When Mangal Pandey, a sepoy of 34th native infantry of Bengal Army, fired at sergeant Major at Barrackpore on March 29, 1857 (Bengal), he did not realize that he was creating history. Though he was executed and his regiment was disbanded but a few weeks later on 10th May, the soldiers of Meerut defied and killed English officers and marched towards Delhi. The revolt of 1857 had begun.
For long the ‘colonial historians called it ‘mutiny’ firstly used by Earl Stanley, later by T.R. Homes, G.W. Forrest, M. Innes, etc. Sir John Lawrence, for instance, maintained that the mutiny had its origin in the army due to the use of greased cartridges (the cover of which was reported to be made of cow’s and pig’s fat). T.R. Holmes called it a conflict between civilization and barbarism. Sir James Outram and W. Taylor called it the revolt of Hindu-Muslim conspiracy, especially Muslim conspiracy. Whereas Benjamin Disraeli, an important leader of the Conservative Party, termed it a ‘National revolt’.
The first Indian who wrote a book in 1857 was Sir Sayyed Ahmed Khan, In his book ‘Asbab-l-Baghawat-I-Hind’ (causes of the revolt of India) he tried to find out the real cause as lack of political organization to represent the Indians. There was no political party that could have worked as a link between the government and the common people.

> **To do**:
**1)** Reproduce the text on the revolt of 1857 word for word, starting at "When Mangal Pandey, a" and ending at "1857 had begun.".
**2)** Based on the text on the revolt of 1857, mark each statement yes or no, and support each verdict with the deciding words of the text quoted exactly.
(a) Mangal Pandey was a sepoy of the 34th native infantry of the Bengal Army.
(b) Benjamin Disraeli called the revolt a mutiny.
(c) Sir Sayyed Ahmed Khan's book identified greased cartridges as the real cause of the revolt.
**3)** According to the text on the revolt of 1857, on what date did the soldiers of Meerut defy and kill English officers?

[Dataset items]
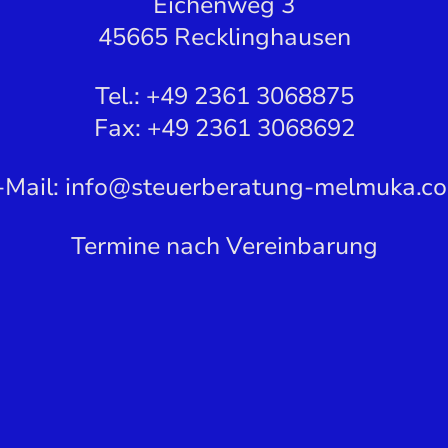
Eichenweg 3
45665 Recklinghausen
Tel.: +49 2361 3068875
Fax: +49 2361 3068692
-Mail: info@steuerberatung-melmuka.c
Termine nach Vereinbarung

> **Answer list**:
**1)**
When Mangal Pandey, a sepoy of 34th native infantry of Bengal Army, fired at sergeant Major at Barrackpore on March 29, 1857 (Bengal), he did not realize that he was creating history. Though he was executed and his regiment was disbanded but a few weeks later on 10th May, the soldiers of Meerut defied and killed English officers and marched towards Delhi. The revolt of 1857 had begun.

**2)**
(a) Yes: "Mangal Pandey, a sepoy of 34th native infantry of Bengal Army"
(b) No: "Benjamin Disraeli, an important leader of the Conservative Party, termed it a ‘National revolt’"
(c) No: "he tried to find out the real cause as lack of political organization to represent the Indians"

**3)** On 10th May.